少し理屈ぽいかもしれませんが、パウロは病気そのものを離れさせてくれ、つまり病気そのものをいやしてくださいと祈ったのではなく、その病気とともにまとわりついているサタンを離れさせてくださいと必死に祈ったというのです。
 その結果与えられた祈りの答えが、「わたしの恵みはあなたに対して十分である。わたしの力は弱いところに完全にあらわれる」ということだったのであります。「弱いところ」というのは、パウロが今陥っている病気であります。だから病気のままでいいのだ、そこに神の力が十二分にあらわれるのだから、だから神の恵みは十二分にお前に注がれているというのであります。
 
そのようにして、パウロはこの病気を受け入れたのです。この病気をサタンの手からではなく、神の手から受け取り直すことができたのです。だからパウロは「キリストの力を宿るように、むしろ喜んで自分の弱さを誇ろう。わたしは弱い時にこそ強い」という信仰を与えられ、謙遜にさせられた、高慢という束縛から解放されたのであります。この時はパウロはからだの病からは解放されませんでした。病気そのものはいやされなかったのであります。しかし、パウロはこのからだの病を通して縛られていたサタンの束縛からは解放されたのであります。

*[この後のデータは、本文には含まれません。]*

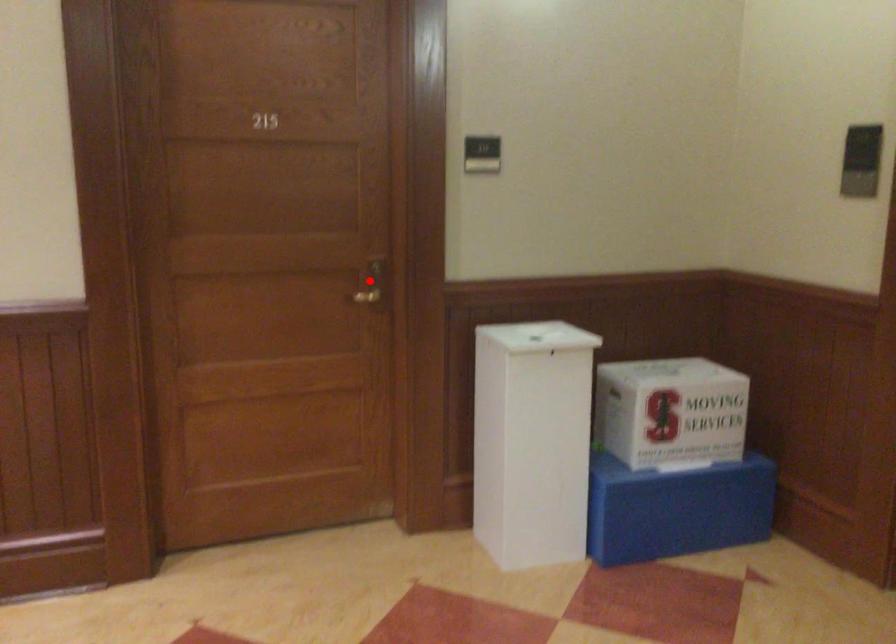
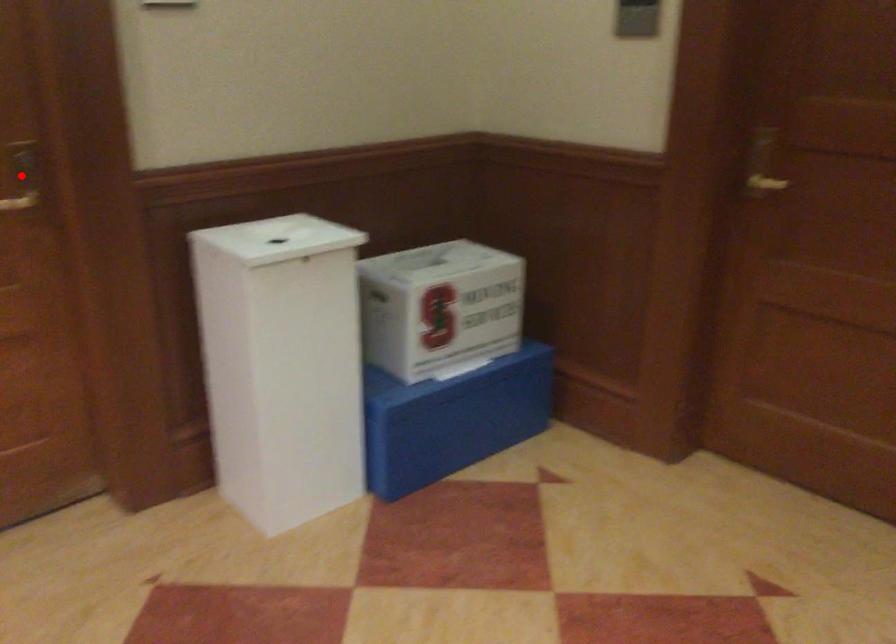
I am providing you with two images of the same scene from different viewpoints. A red point is marked on the first image and another point is marked on the second image. Do the highlighted points in image1 and image2 indicate the same real-world spot?

Yes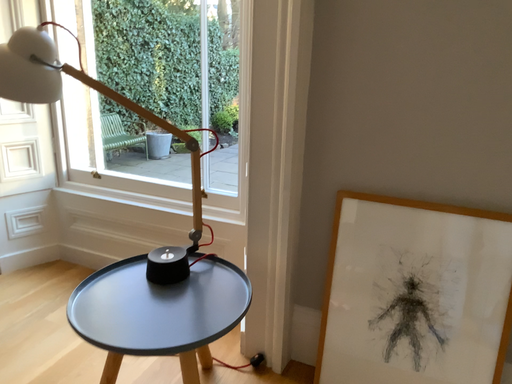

 しかしこの十八年間も病で苦しんでいた女は、いっさいの束縛から解放されるべき安息日に、からだも魂もイエス・キリストによって解放されたのであります。われわれのからだも魂も、究極のところ決してDNAが支配しているのではなく、神が支配しておられることを信じたいと思います。

われわれのからだと魂を支配しておられるのは神だということが信じられる時に、それは一粒のからし種となって、空の鳥が宿るほどの大きな木になって、われわれを励まし、支えてくれるのであります。